Brian Bob, in my opinion the big one as far as our projections go. The most difficult to peg, perhaps, and the one that might require the most thought. We'll get this part out of the way first. Brian Bob's last three years:
AB AVG OBP SLG 2B HR SB/CS BB/K 2003 BAL 460 .270 .337 .367 22 5 23/6 46/58 2004 BAL 641 .273 .344 .376 50 4 29/12 71/95 2005 BAL 561 .314 .387 .515 45 18 27/10 67/83
He hit 50 doubles in 2004, and 45 in 2005 with 80 less at-bats. Chances are had he not gotten hurt by that damned Bubba Crosby or had that minor injury earlier in the year, too, Brian would've beaten the 50 doubles and hit 20-plus homers.

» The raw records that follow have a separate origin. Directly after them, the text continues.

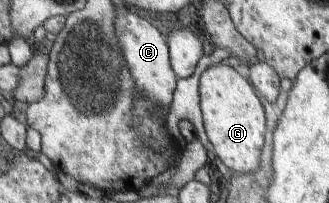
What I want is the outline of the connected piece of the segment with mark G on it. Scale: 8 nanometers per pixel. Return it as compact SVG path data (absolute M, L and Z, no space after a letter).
M217 63L202 74L200 93L205 128L217 157L233 174L247 174L257 170L267 119L264 105L250 81L239 68Z

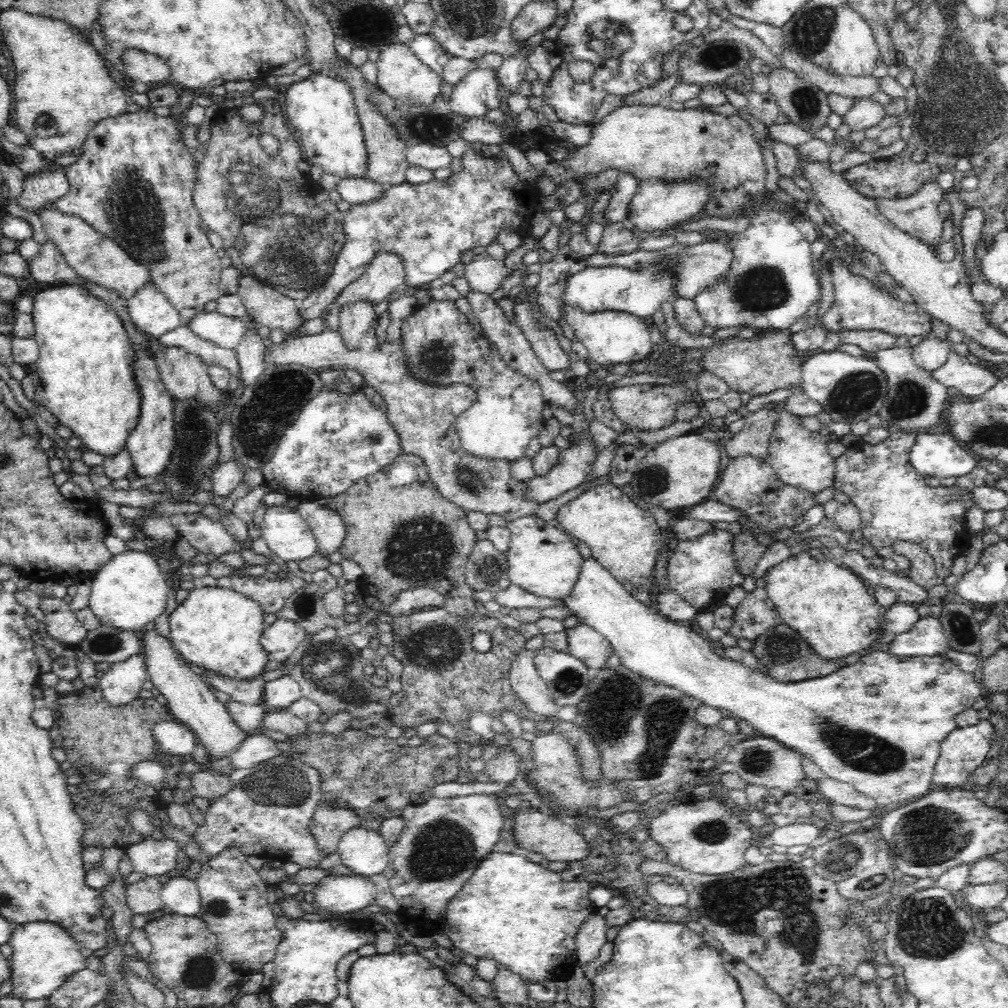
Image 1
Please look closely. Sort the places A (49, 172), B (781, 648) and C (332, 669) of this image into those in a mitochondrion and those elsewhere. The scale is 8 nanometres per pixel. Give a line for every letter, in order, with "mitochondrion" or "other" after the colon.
A: other
B: mitochondrion
C: mitochondrion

The AVG/OBP lines were not that surprising, really, it's just the power surge. And it was pretty much all first half. Roberts hit .345/.416/.591 with 15 homers before the All-Star break (313 AB). Afterward, he hit .274/.351/.419 with three homers (248 AB). It's a huge difference, 237 points in OPS, 172 of it in slugging percentage.

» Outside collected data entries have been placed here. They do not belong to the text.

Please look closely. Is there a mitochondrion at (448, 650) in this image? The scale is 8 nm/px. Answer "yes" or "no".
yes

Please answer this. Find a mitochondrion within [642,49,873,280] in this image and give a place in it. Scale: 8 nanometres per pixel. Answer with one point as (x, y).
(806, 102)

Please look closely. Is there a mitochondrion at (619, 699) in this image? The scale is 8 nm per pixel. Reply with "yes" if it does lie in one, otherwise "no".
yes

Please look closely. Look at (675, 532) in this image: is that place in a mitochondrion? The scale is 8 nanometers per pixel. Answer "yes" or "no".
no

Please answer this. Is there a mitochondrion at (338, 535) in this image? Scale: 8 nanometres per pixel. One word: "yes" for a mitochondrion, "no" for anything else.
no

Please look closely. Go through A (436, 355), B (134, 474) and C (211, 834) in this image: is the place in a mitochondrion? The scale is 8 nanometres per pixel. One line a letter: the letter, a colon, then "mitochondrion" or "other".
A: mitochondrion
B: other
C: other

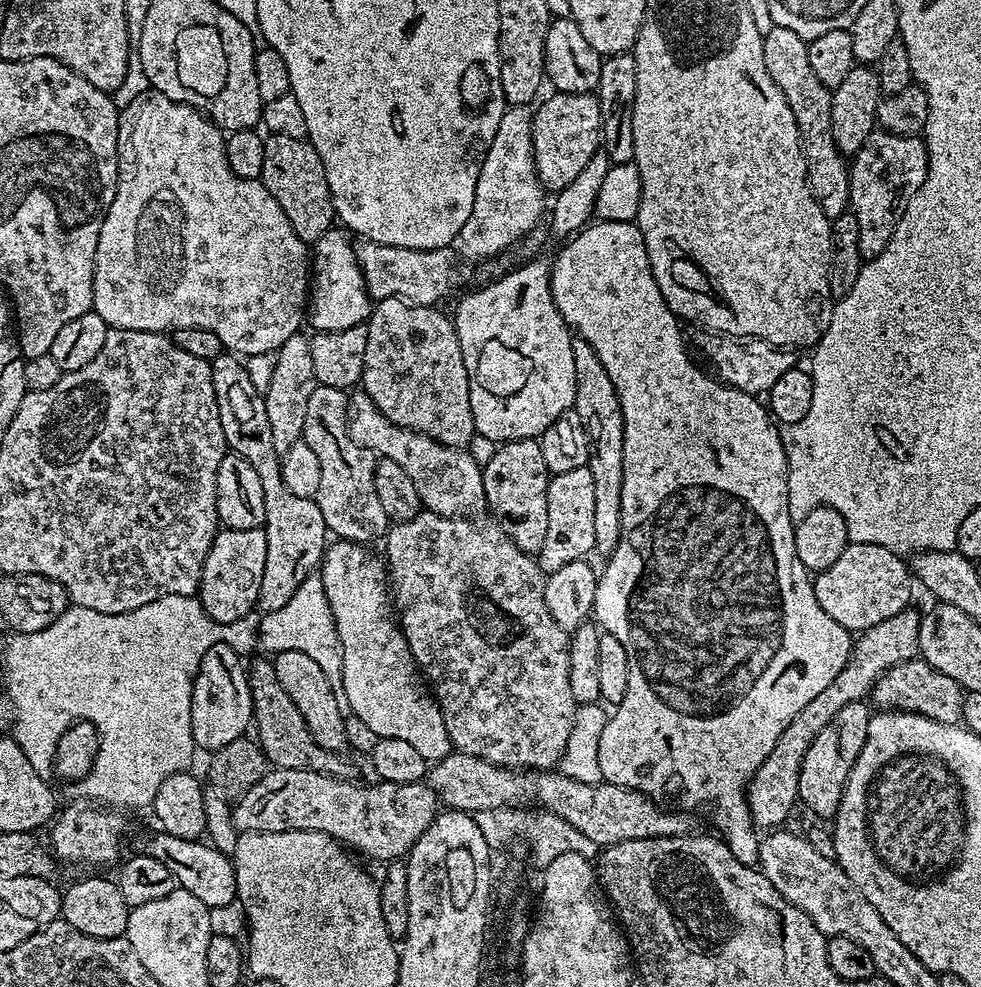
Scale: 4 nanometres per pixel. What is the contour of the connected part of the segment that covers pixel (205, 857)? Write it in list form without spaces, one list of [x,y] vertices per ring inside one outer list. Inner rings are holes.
[[[156,830],[153,836],[145,840],[142,852],[143,855],[158,858],[158,862],[163,862],[174,873],[177,885],[194,894],[194,898],[198,898],[198,902],[202,902],[209,910],[237,903],[236,865],[233,857],[222,854],[207,843],[178,838],[169,832]]]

But his walks were consistent (36 and 31) and his doubles were, too (22 and 23). He's still much more effective from the left side than he is the right (.949 OPS v. RHP, .801 v. LHP), but he even improved that greatly from 2004 (.767/.616 split). But even that just shows great improvement on both sides and roughly the same difference (148 points, 151 points).
During Roberts' hot streak, everyone was gushing. Baseball Prospectus, national mainstream writers, us, everyone.